◆ **Task details**
Filter the records below and copy every line containing the word "process".

◆ **Data section**
== Segment start ==

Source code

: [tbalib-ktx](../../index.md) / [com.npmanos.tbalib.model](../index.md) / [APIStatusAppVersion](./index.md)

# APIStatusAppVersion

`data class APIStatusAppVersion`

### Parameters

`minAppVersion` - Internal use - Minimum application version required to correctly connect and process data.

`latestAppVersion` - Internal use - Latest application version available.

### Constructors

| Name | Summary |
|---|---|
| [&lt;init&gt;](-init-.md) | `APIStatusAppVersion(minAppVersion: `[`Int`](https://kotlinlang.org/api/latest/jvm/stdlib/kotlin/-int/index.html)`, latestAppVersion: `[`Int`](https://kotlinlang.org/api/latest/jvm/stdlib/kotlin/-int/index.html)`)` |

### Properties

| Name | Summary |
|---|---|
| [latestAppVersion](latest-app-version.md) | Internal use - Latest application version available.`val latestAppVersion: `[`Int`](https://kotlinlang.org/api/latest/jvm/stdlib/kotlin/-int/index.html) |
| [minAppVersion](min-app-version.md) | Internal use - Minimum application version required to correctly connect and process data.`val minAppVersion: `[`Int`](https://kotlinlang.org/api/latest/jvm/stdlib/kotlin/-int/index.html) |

== Segment end ==

◆ **Task solution**
`minAppVersion` - Internal use - Minimum application version required to correctly connect and process data.
| [minAppVersion](min-app-version.md) | Internal use - Minimum application version required to correctly connect and process data.`val minAppVersion: `[`Int`](https://kotlinlang.org/api/latest/jvm/stdlib/kotlin/-int/index.html) |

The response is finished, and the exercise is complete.